The room itself has air conditioning, but the cabinet does not. Without something actively pushing the warm air out, it just stacks up under the stone. So I needed a way to manage the airflow.
The cabinet. Stone top with the perforated exhaust grille against the wall, servers behind the cane mesh panels.
I started with two breadboard prototypes (see [How I got here](#how-i-got-here)). The first one was just about understanding the temperatures: where to put the probes, where it actually gets hot. The second one was for the fans, to see how they really move the air through that perforated stone grille.
Once both questions were answered, I designed this PCB. It is a small two layer board, all through-hole so I can solder it by hand on a Sunday afternoon, around €14 in parts. It runs [ESPHome](https://esphome.io/), which means it shows up directly in Home Assistant without writing any firmware.
> Heads up: the PCB and the parts are ordered, but nothing is assembled yet. The ESPHome config will follow once the board is here.
## Contents
- [Features](#features)
- [Hardware overview](#hardware-overview)
- [ESP32 GPIO map](#esp32-gpio-map)
- [How I got here](#how-i-got-here)
- [Build one yourself](#build-one-yourself)
- [Repository layout](#repository-layout)
- [Roadmap](#roadmap)
- [License](#license)
- [Thanks](#thanks)
## Features
- 4 independent PWM fan channels (designed around Noctua NF-A14 PWM, but any standard 4-pin PC fan works)
- 4 tachometer (RPM) inputs, open-collector, with on-board pull-ups to 3.3 V
- 4 DS18B20 1-Wire temperature probes on a shared bus (single 4.7 kΩ pull-up)
- Single 12 V external input. An on-board MP1584EN buck module generates the 5 V for the ESP32
- Per-fan PTC fuse and a TVS diode at the 12 V input, for protection
- I²C expansion header (3.3 V / GND / SDA / SCL)

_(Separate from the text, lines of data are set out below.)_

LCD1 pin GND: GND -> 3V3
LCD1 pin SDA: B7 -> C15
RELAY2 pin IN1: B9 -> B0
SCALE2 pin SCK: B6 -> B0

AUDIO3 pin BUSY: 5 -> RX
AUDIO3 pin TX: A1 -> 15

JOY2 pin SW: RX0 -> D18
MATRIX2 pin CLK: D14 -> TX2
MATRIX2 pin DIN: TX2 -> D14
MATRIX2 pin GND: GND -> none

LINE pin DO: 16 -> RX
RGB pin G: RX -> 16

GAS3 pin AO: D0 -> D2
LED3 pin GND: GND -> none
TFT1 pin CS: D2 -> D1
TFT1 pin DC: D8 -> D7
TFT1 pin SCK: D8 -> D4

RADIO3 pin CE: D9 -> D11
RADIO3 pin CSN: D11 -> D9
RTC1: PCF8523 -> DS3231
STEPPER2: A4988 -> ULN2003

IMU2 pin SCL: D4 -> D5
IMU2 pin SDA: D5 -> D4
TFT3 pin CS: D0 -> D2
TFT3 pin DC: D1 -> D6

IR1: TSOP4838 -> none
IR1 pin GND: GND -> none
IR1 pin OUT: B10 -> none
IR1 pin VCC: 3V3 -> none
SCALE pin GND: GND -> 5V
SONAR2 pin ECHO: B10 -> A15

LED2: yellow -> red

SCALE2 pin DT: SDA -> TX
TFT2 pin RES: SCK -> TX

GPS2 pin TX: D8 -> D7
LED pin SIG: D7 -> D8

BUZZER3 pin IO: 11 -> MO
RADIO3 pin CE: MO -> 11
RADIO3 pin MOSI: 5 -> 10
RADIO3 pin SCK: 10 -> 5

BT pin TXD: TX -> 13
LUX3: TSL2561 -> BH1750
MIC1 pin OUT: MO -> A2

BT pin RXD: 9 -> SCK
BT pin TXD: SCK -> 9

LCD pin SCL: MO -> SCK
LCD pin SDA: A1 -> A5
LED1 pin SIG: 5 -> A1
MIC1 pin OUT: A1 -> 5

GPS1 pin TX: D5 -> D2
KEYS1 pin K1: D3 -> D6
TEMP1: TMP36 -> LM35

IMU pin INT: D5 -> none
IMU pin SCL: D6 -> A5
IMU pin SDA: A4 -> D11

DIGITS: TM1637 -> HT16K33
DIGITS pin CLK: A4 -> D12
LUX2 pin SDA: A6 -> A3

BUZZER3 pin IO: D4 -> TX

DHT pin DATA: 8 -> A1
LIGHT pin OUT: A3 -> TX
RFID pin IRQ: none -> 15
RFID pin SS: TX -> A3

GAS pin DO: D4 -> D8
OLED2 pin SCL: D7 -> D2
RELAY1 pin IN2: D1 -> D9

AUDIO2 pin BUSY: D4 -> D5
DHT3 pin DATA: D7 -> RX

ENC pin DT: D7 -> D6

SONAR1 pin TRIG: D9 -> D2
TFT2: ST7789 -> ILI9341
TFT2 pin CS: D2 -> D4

- Two indicator LEDs: a green one for power (lit when the 5 V rail is up) and a yellow one for status (driven by GPIO 2)
- A small tactile button for boot / user input, shared with GPIO 0
- Everything through-hole, so it can be hand-soldered without a reflow oven
- Bare board, 155 × 85 mm, with M3 mounting holes
## Hardware overview
| Block | Component |
|------------|-----------------------------------------------------------------|
| MCU | ESP32 DevKitC V4 (AZDelivery, 100 % Espressif layout) |
| Power | External 12 V / 2 A PSU, then on-board MP1584EN buck to 5 V |
| Fans | 4 Noctua NF-A14 PWM, plugged into 4-pin headers |
| Sensors | 4 DS18B20 waterproof probes on screw terminals |
| Protection | 1.5KE15A TVS on the 12 V input, 4 MF-R050 PTC fuses on the fans |
| Enclosure | No enclosure for v1, just M3 mounting holes on the bare board |
PCB is two-layer, 155 × 85 mm, 1.6 mm thick.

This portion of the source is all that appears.